The tax collector for the purpose of collecting the tax for the years 1907 and 1908, against the surface of the land, levied on the personal property of the gas company, when the plaintiff filed a bill in equity to restrain the collector from selling the property, claiming that it was not an occupier of the surface within the meaning of the tax laws. The case was heard on bill and answer, when the court dismissed the bill, holding that the plaintiff was an occupier of the surface, and that as the conveyance of the oil, gas and mineral estate contained a cóvenant in regard to the payment of taxes, the plaintiff had no standing in a court of equity. The court found as a fact, which is not excepted to, that the plaintiff company had occupied the land for several years by its employees and teams for all operating purposes, had erected derricks for use *459in drilling wells, constructing lines of pipe to conduct the gas and oil from the wells, and erected six large oil tanks for the storage of oil. While the derricks had been removed after the wells had been dialled, the plaintiff’s employees were constantly in attendance at the wells, lines and tanks, storing tools, pipes and materials on the ground, crossing and recrossing the land at any and all times necessary and convenient to care for the pipes and tanks, and to erect and locate any lines or tanks as needed.

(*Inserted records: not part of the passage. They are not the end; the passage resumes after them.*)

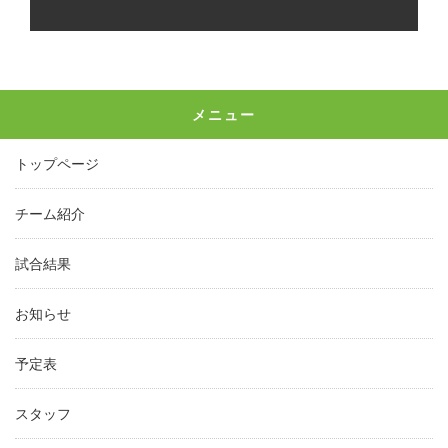
メニュー
トップページ
チーム紹介
試合結果
お知らせ
予定表
スタッフ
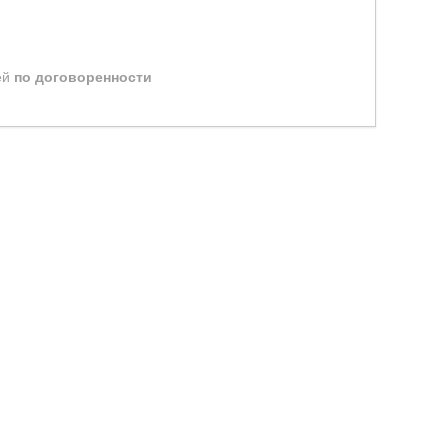
ей
по договоренности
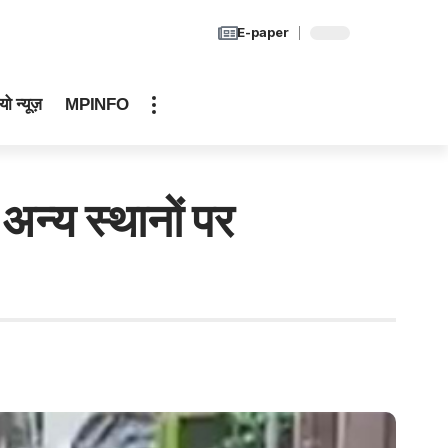
E-paper
यो न्यूज़
MPINFO
्य स्थानों पर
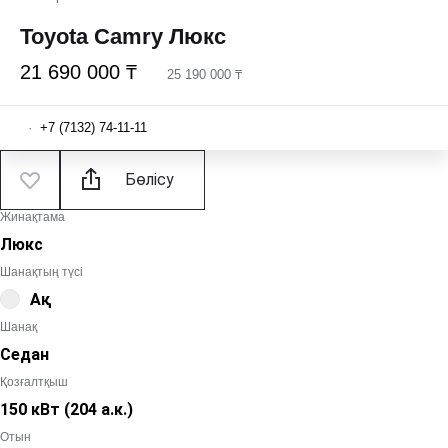
Toyota Camry Люкс
21 690 000 ₸
25 190 000 ₸
·
+7 (7132) 74-11-11
Бөлісу
Жинақтама
Люкс
Шанақтың түсі
Ақ
Шанақ
Седан
Қозғалтқыш
150 кВт
(204 а.к.
)
Отын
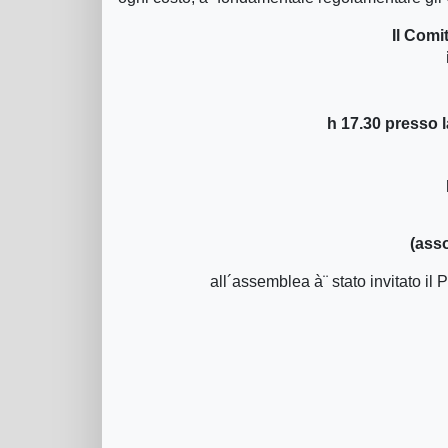
Il Comi
h 17.30 presso l
(ass
all´assemblea à¨ stato invitato il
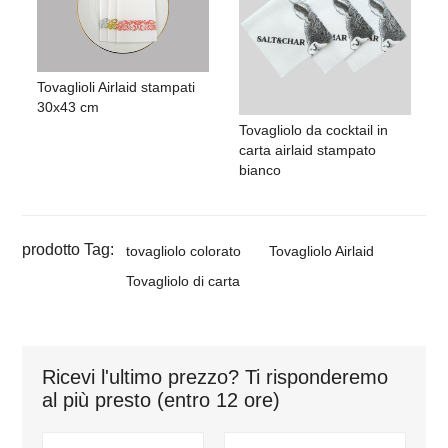
Tovaglioli Airlaid stampati
30x43 cm
Tovagliolo da cocktail in
carta airlaid stampato
bianco
prodotto Tag:
tovagliolo colorato
Tovagliolo Airlaid
Tovagliolo di carta
Ricevi l'ultimo prezzo? Ti risponderemo
al più presto (entro 12 ore)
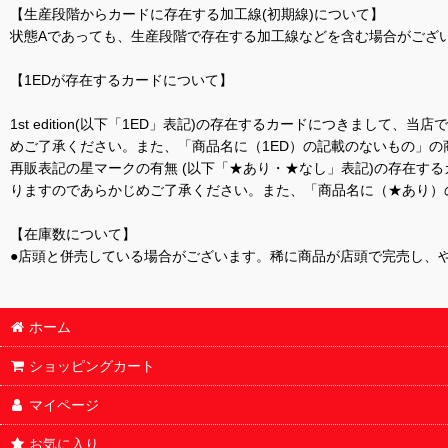
【生産段階からカードに存在する加工線(初期線)について】
状態Aであっても、生産段階で存在する加工線などを含む場合がござい
【1EDが存在するカードについて】
1st edition(以下「1ED」表記)の存在するカードにつきまし
めご了承ください。また、「商品名に（1ED）の記載のないもの」の
再販表記の星マークの有無 (以下「★あり・★なし」表記)の存在
りますのであらかじめご了承ください。また、「商品名に（★あり）
【在庫数について】
●店頭と併売している場合がございます。稀に商品が店頭で完売し、
ホーム
ショッピングカート
マイページ
お気に入り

. A careful examination of the testimony warrants the conclusion reached by the learned trial judge, and it was a very natural conclusion for the assessor to find that the plaintiff company had- physical and visible occupancy of the surface of the real estate over .the entire tract. It was not his business to inquire how the improver holds the property, whether by title proper or improper, or by no title at all. This concerns neither him nor the public, for the question is how the taxes shall be collected, if seated, then from some person, if unseated then from the land itself: Stoetzel v. Jackson, 105 Pa. 562; Kitchen v. Smith, 101 Pa. 452.
In its special covenant to “ pay all taxes assessed upon said premises” the plaintiff precludes itself from denying its present liability. The reason given for the separate assessment could not affect its liability to pay the taxes, as under its covenant, this was a covenant running with the land: Bradford Oil Co. v. Blair, 113 Pa. 83; Washington Natural Gas Co. v. Johnson, 123 Pa. 576.
The words “said premises” are used by the parties in their deed in four different places and in each place the words refer to the whole property, that is surface, oil, gas and minerals, and the court so finds, to which no exception has been filed. The consideration is very clearly stated to be a cash payment, a reservation of one-eighth of the oil, and the payment of all taxes assessed upon said premises from this date. A covenant to pay rent or royalty for oil runs with the land: Fennell v. Guffey, 139 Pa. 341; Williams v. Short, 155 Pa. 480; Rohn v. Odenwelder, 162 Pa. 346.
The decree of the court below is affirmed.